I was amazed to see an editorial in the Dispatch,
written by the Dispatch staff, and a letter to the editor on September 24th, that contained so much innuendo and
misinformation about the Westerville School District that I feel
compelled to respond.
The editorial titled, Westerville Where? does a great disservice to the entire community of Westerville. It implies that the administration and
the Board of Education did not take time or make an effort to find the best solution possible with regard to redistricting
and states that it removes any sense of community. Indeed the opposite is true. The redistricting committee worked diligently
to assign neighborhood areas to the same high school attendance area.
The Westerville School District is NOT your
typical suburban school district; it comprises seven municipalities, as well as over 52 square miles and is the 9th
largest district in the State of Ohio, with over 14,000 students. Its size alone creates
problems other suburban school districts do not have. Yet the district strives to balance diversity in all its school populations,
which is no small feat.
The historical boundaries of the Westerville school district extend
from Morse Road in the south to Big Walnut Road in the north, east to the eastern edge of the Hoover reservoir, and west to Cleveland Avenue. There is often confusion about importing students or allowing students from outside the City of Westerville to attend these schools.

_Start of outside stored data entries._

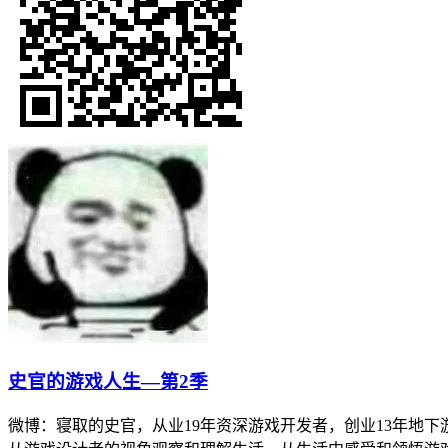
史官的游戏人生—第2季
微博：寝取的史官，从业19年资深游戏开发者，创业13年地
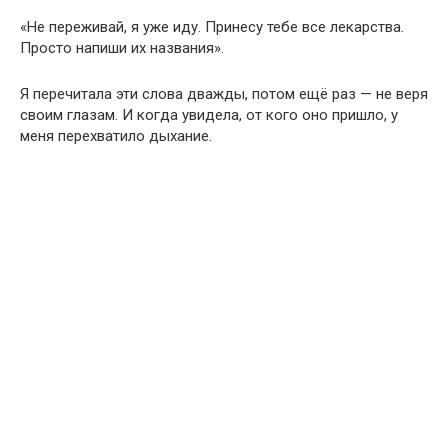
«Не переживай, я уже иду. Принесу тебе все лекарства.
Просто напиши их названия».
Я перечитала эти слова дважды, потом ещё раз — не веря
своим глазам. И когда увидела, от кого оно пришло, у
меня перехватило дыхание.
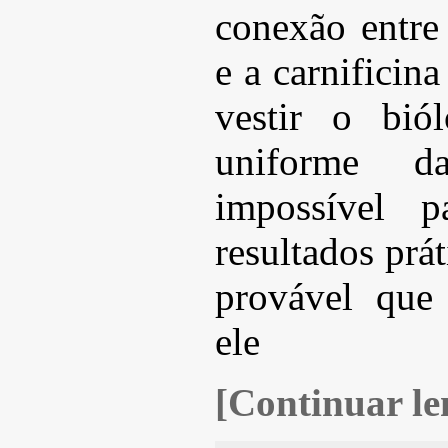
conexão entre
e a carnificina
vestir o bió
uniforme da
impossível p
resultados prát
provável que 
ele
[Continuar len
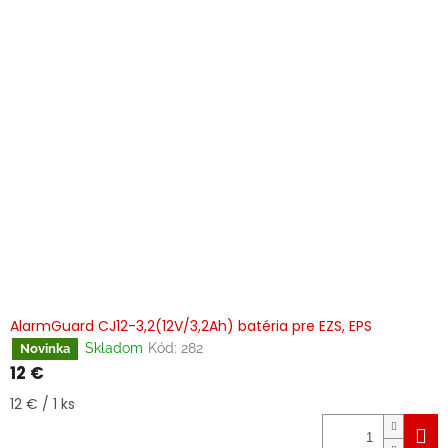
AlarmGuard CJ12-3,2(12V/3,2Ah) batéria pre EZS, EPS
Skladom
Kód:
282
Novinka
12 €
Jednotková
12 € / 1 ks
cena:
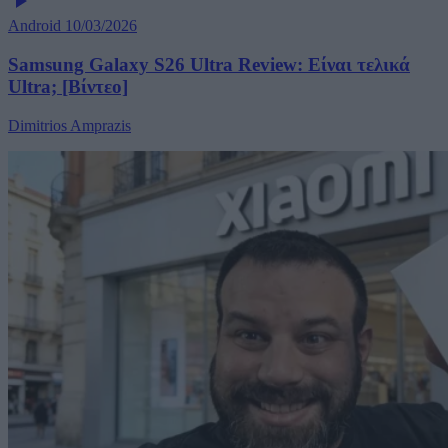
Android
10/03/2026
Samsung Galaxy S26 Ultra Review: Είναι τελικά
Ultra; [Βίντεο]
Dimitrios Amprazis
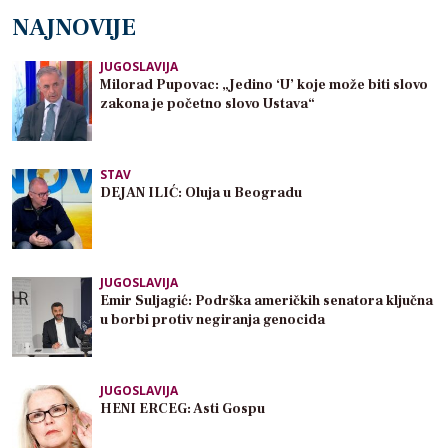
NAJNOVIJE
JUGOSLAVIJA
Milorad Pupovac: „Jedino ‘U’ koje može biti slovo
zakona je početno slovo Ustava“
STAV
DEJAN ILIĆ: Oluja u Beogradu
JUGOSLAVIJA
Emir Suljagić: Podrška američkih senatora ključna
u borbi protiv negiranja genocida
JUGOSLAVIJA
HENI ERCEG: Asti Gospu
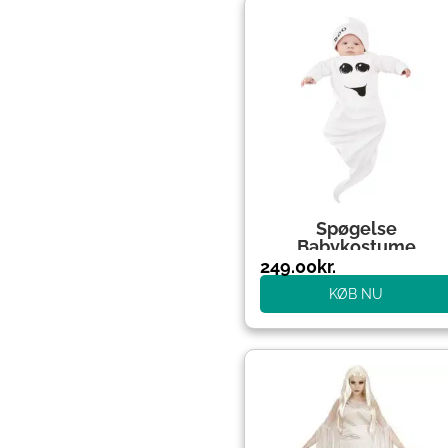
Spøgelse
Babykostume
249.00
kr.
KØB NU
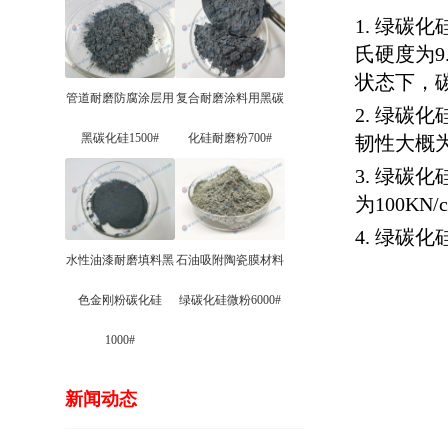
1. 绿碳
氏硬度为9
状态下，
管道耐磨防腐涂层用
复合耐磨涂料用黑碳
2. 绿
黑碳化硅1500#
化硅耐磨粉700#
韧性大概为6
3. 绿碳
为100KN/
4. 绿碳
水性油漆耐磨填料黑
石油吸附陶瓷膜材料
色金刚粉碳化硅
绿碳化硅微粉6000#
1000#
新闻动态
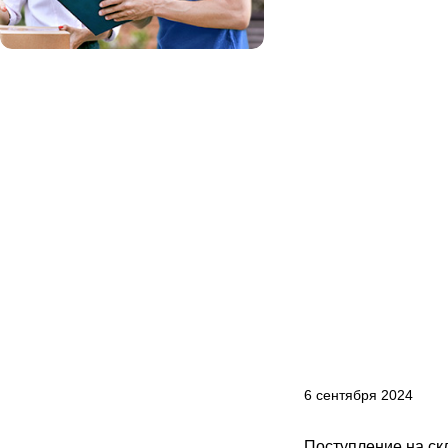
6 сентября 2024
Поступление на ск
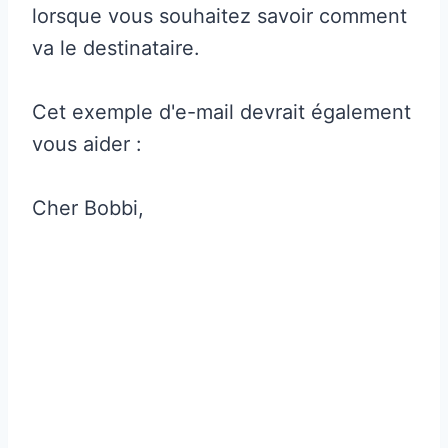
lorsque vous souhaitez savoir comment
va le destinataire.
Cet exemple d'e-mail devrait également
vous aider :
Cher Bobbi,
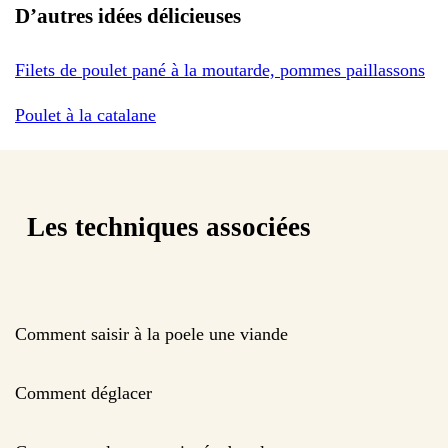
D’autres idées délicieuses
Filets de poulet pané à la moutarde, pommes paillassons
Poulet à la catalane
Les techniques associées
Comment saisir à la poele une viande
Comment déglacer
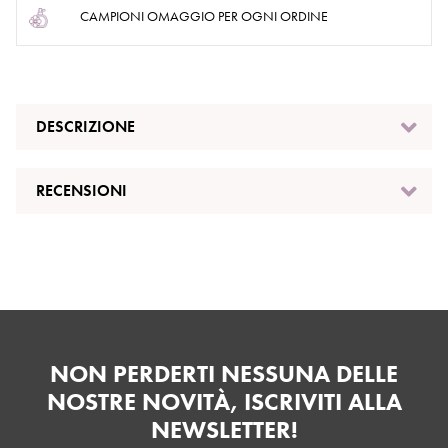
CAMPIONI OMAGGIO PER OGNI ORDINE
DESCRIZIONE
RECENSIONI
NON PERDERTI NESSUNA DELLE
NOSTRE NOVITÀ, ISCRIVITI ALLA
NEWSLETTER!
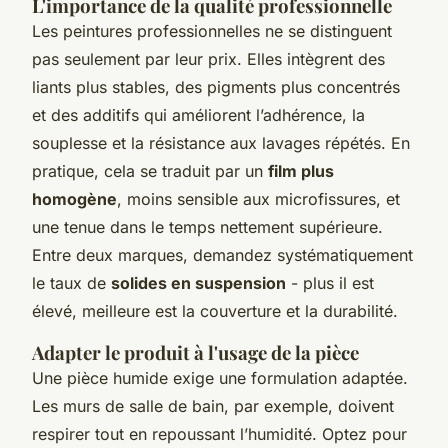
L'importance de la qualité professionnelle
Les peintures professionnelles ne se distinguent
pas seulement par leur prix. Elles intègrent des
liants plus stables, des pigments plus concentrés
et des additifs qui améliorent l’adhérence, la
souplesse et la résistance aux lavages répétés. En
pratique, cela se traduit par un
film plus
homogène
, moins sensible aux microfissures, et
une tenue dans le temps nettement supérieure.
Entre deux marques, demandez systématiquement
le taux de
solides en suspension
- plus il est
élevé, meilleure est la couverture et la durabilité.
Adapter le produit à l'usage de la pièce
Une pièce humide exige une formulation adaptée.
Les murs de salle de bain, par exemple, doivent
respirer tout en repoussant l’humidité. Optez pour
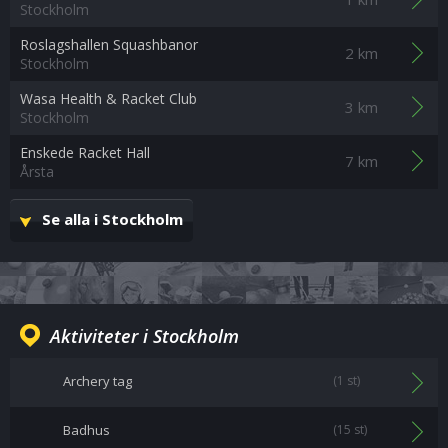
Stockholm
Roslagshallen Squashbanor
2 km
Stockholm
Wasa Health & Racket Club
3 km
Stockholm
Enskede Racket Hall
7 km
Årsta
Se alla i Stockholm
Aktiviteter i Stockholm
Archery tag
(1 st)
Badhus
(15 st)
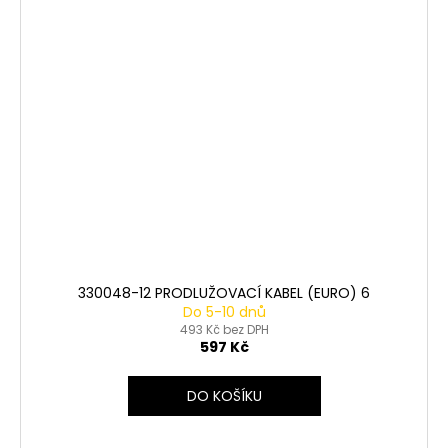
330048-12 PRODLUŽOVACÍ KABEL (EURO) 6
Do 5-10 dnů
493 Kč bez DPH
597 Kč
DO KOŠÍKU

The school districts southern boundary of Morse Road has existed since the 1800s where the Brick School House on Cherry Bottom
and Morse Roads was built, but it is in the northern part of the district in Delaware County homes are now being built. Students from outside the Westerville city or village limits have always attended Westerville Schools since the 1800s. There are 90
different languages spoken within our schools, representing students from 43 countries.
Each student in our schools should be allowed to experience this diversity.
The editorial even mocked the name of the
newest high school in that it is not centrally located in the district. Granted, it is not a particularly imaginative name;
however, it is consistent with the other schools and eliminates the problem of having one named school and two others geographically
named. This avoids the possible class problem that could occur if it were the only named school.
Populations at all three high schools were
carefully assigned to represent a cross-section of the district. This was done to avoid having one school or another be labeled
as the rich kids school, but instead to mirror our diverse community. Our four middle schools are not feeder schools and,
therefore, students from each middle school attend all three high schools. This process allows students to have friends at
each high school, and it reduces rivalries so endemic to other district high school populations. The Dispatch article even
referred to the years when the North-South game had to be cancelled due to the seriousness of the rivalry. The North-South
game has been very successful for the last 16 years without any major incident, thanks in part, to the fact that we do not
have feeder middle schools. Ours is the only district in central Ohio that currently has its high schools play each other. This is something the entire Westerville community is proud
of and has reason to be, and when Westerville Central joins in the rivalry in a year or two, the same friendly competition
The Dispatch stated school leaders could
think of some positive ways to focus students and their parents attention on doing well in school, having fun in extracurricular
activities, representing their school well in and around Westerville things to be really proud ofrather than on who has cooler
clothes and a better car. The author of this statement apparently has not been in Westerville, or in its schools, lately to see that
this has always been the focus of the Westerville schools.
Each of our high schools takes great pride
in its internal community as well as the community of Westerville. Each one has its unique atmosphere, its unique traditions.
The primary focus at each high school is to provide a safe learning environment for our students. Our students excel
academically and athletically and spend countless hours in community service in and around Westerville. I urge the editorial
staff at the Dispatch to visit each of our high schools and see for themselves the quality learning taking place in Westerville.
It is inflammatory and inaccurate editorializing
that causes rifts in communities. Letters to the editor by uninformed residents who purport to live in Westerville for 27
years, yet are so unaware of how the school district was formed or how it is operated, cause such misinformation to be blatantly
spread throughout the community. The Dispatch has a responsibility to its readers to fully research the information available
and present it responsibly to the public, setting an example to the letter-writing public. This editorial and Letter to the
Editor clearly misrepresent Westerville and all it stands for.